PROMPT: Write out every line of text in the listing below word for word, omitting the pictures.

DATA EXCERPTS:

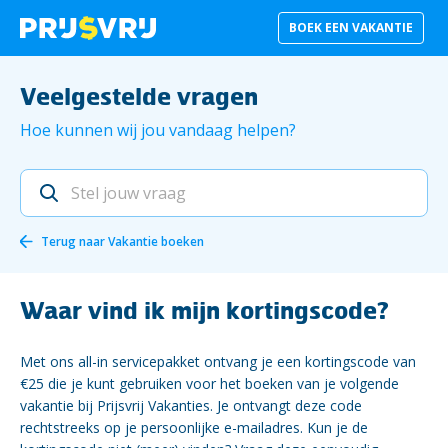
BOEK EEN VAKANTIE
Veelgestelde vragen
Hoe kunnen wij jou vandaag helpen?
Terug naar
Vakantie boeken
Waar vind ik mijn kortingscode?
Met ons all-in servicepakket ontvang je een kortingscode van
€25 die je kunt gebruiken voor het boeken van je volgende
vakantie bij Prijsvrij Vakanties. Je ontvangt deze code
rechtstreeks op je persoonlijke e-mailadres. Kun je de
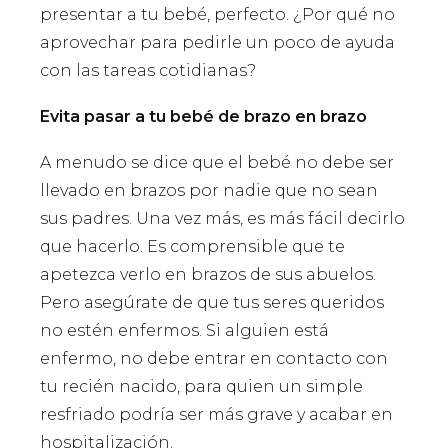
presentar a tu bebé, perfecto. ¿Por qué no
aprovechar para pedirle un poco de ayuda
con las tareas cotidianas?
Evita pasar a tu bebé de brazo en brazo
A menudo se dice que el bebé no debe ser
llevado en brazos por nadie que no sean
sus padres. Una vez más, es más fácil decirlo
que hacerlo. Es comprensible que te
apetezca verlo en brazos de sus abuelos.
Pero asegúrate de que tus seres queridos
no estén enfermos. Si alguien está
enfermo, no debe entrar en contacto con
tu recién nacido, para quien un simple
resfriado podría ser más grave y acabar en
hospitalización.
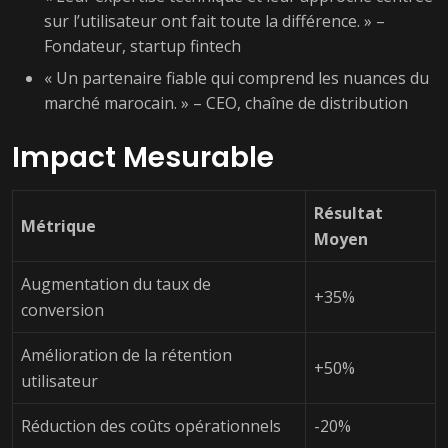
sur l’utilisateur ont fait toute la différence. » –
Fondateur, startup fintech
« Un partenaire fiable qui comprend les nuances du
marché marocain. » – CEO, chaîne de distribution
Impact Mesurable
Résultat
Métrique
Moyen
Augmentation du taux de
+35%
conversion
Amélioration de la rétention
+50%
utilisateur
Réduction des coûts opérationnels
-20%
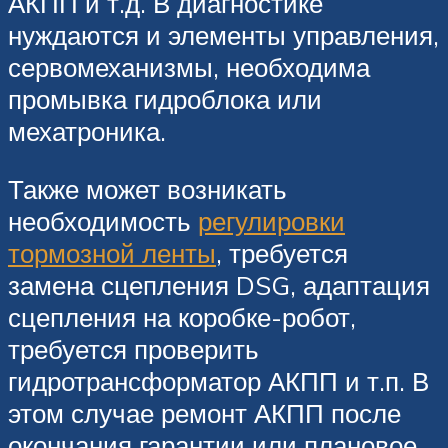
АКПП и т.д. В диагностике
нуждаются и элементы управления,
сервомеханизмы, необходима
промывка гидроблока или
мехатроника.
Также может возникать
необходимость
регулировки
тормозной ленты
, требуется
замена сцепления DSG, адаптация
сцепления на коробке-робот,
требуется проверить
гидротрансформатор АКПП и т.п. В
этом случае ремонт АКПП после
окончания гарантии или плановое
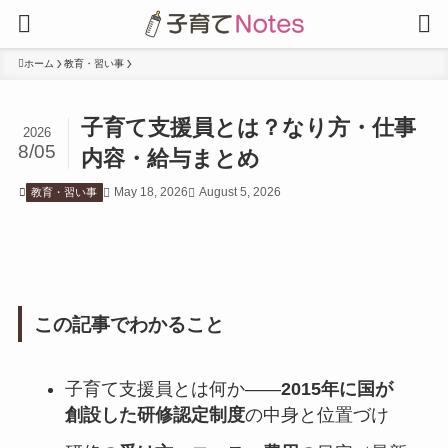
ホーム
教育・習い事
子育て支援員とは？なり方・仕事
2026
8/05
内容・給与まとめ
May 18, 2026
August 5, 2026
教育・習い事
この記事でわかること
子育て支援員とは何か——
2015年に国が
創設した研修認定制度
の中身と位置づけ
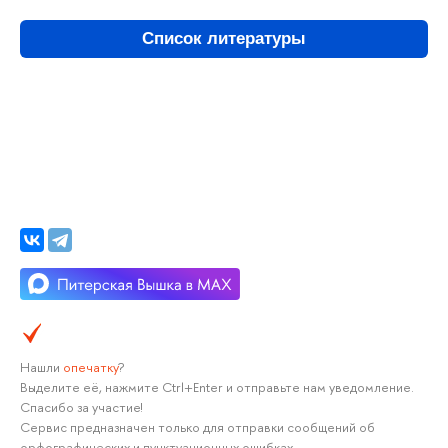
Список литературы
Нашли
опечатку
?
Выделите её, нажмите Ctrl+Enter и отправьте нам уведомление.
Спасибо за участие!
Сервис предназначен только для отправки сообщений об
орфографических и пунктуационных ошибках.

RESPONSE TO THIS TASK:
BOEK EEN VAKANTIE
Veelgestelde vragen
Hoe kunnen wij jou vandaag helpen?
Terug naar
Vakantie boeken
Waar vind ik mijn kortingscode?
Met ons all-in servicepakket ontvang je een kortingscode van
€25 die je kunt gebruiken voor het boeken van je volgende
vakantie bij Prijsvrij Vakanties. Je ontvangt deze code
rechtstreeks op je persoonlijke e-mailadres. Kun je de
presentar a tu bebé, perfecto. ¿Por qué no
aprovechar para pedirle un poco de ayuda
con las tareas cotidianas?
Evita pasar a tu bebé de brazo en brazo
A menudo se dice que el bebé no debe ser
llevado en brazos por nadie que no sean
sus padres. Una vez más, es más fácil decirlo
que hacerlo. Es comprensible que te
apetezca verlo en brazos de sus abuelos.
Pero asegúrate de que tus seres queridos
no estén enfermos. Si alguien está
enfermo, no debe entrar en contacto con
tu recién nacido, para quien un simple
resfriado podría ser más grave y acabar en
hospitalización.
sur l’utilisateur ont fait toute la différence. » –
Fondateur, startup fintech
« Un partenaire fiable qui comprend les nuances du
marché marocain. » – CEO, chaîne de distribution
Impact Mesurable
Résultat
Métrique
Moyen
Augmentation du taux de
+35%
conversion
Amélioration de la rétention
+50%
utilisateur
Réduction des coûts opérationnels
-20%
АКПП и т.д. В диагностике
нуждаются и элементы управления,
сервомеханизмы, необходима
промывка гидроблока или
мехатроника.
Также может возникать
необходимость
регулировки
тормозной ленты
, требуется
замена сцепления DSG, адаптация
сцепления на коробке-робот,
требуется проверить
гидротрансформатор АКПП и т.п. В
этом случае ремонт АКПП после
окончания гарантии или плановое
ホーム
教育・習い事
子育て支援員とは？なり方・仕事
2026
8/05
内容・給与まとめ
May 18, 2026
August 5, 2026
教育・習い事
この記事でわかること
子育て支援員とは何か——
2015年に国が
創設した研修認定制度
の中身と位置づけ
Список литературы
Нашли
опечатку
?
Выделите её, нажмите Ctrl+Enter и отправьте нам уведомление.
Спасибо за участие!
Сервис предназначен только для отправки сообщений об
орфографических и пунктуационных ошибках.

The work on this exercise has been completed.